In the BOLD Trace Submission window that appears, select the boldProcessID FIMS field from the dropdown at top of the window.

Select “Retrieve using annotated LIMS information” so Geneious will use primer information already in LIMS to export the traces.

Alternatively, enter forward and reverse PCR primer names as they appear in the BOLD database if the same pair was used universally for all traces to be submitted.

Select the local directory to which Geneious will export the traces and name the submission. Geneious will name the zipped file it produces by this name. Click “OK”.

If the “Retrieve using annotated LIMS information” option was selected, the Rename? window will appear that allows for locus and primer name changes to conform with names in the BOLD primer database, if changes are needed.

_images/BOLDtracesub_rename.png

This screenshot shows a primer name change was necessary in this above instance to conform with the entry in the BOLD primer database.
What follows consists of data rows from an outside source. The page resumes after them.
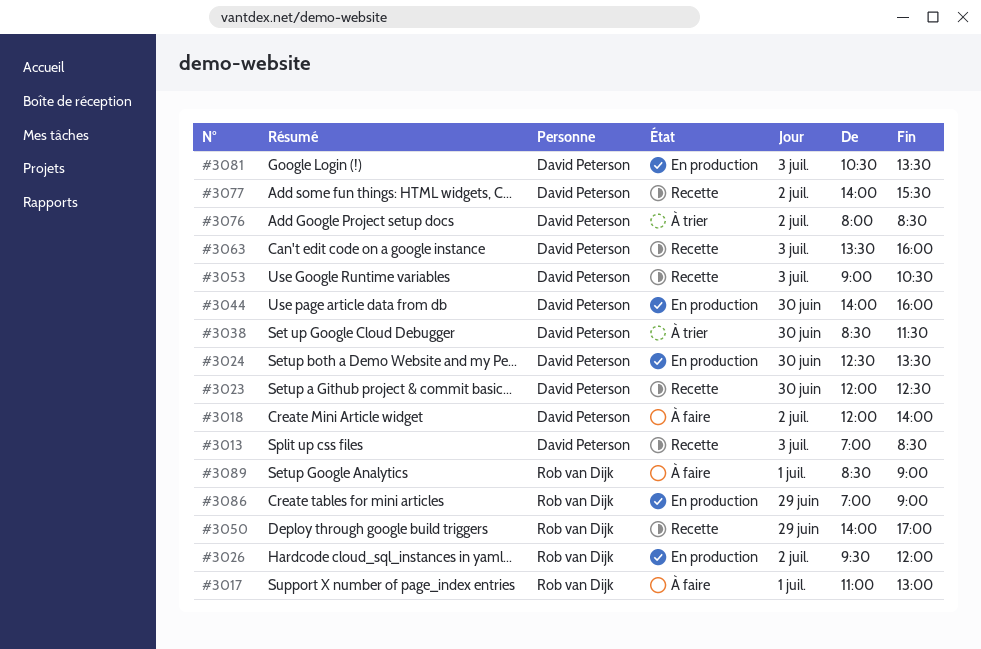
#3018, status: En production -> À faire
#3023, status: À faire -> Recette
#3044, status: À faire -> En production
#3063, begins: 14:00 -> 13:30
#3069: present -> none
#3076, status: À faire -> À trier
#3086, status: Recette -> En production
Click “OK” when ready and trace files and the necessary BOLD “data” spreadsheet will be downloaded in a zipped file to the chosen local directory. This zipped file can be directly uploaded to BOLD.
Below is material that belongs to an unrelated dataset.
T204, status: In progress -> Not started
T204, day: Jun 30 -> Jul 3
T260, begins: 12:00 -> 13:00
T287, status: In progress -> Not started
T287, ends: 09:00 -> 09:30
After BOLD Data is Submitted to GenBank

Once all data has been submitted to GenBank, the user should watch for emails from either BOLD personnel or GenBank admin personnel.

These emails may relate to alignment errors, presence of stop codons, etc. and errors must be fixed before submission can be completed.

BOLD puts an automatic 1 year embargo on GenBank releases. Once GenBank admin emails the submitter a list of accession numbers, respond to this email and request that the 1 year embargo be removed, if desired.

Remember to report GenBank accession numbers back to SIBN staff and the collection and data managers within the relevant dept(s).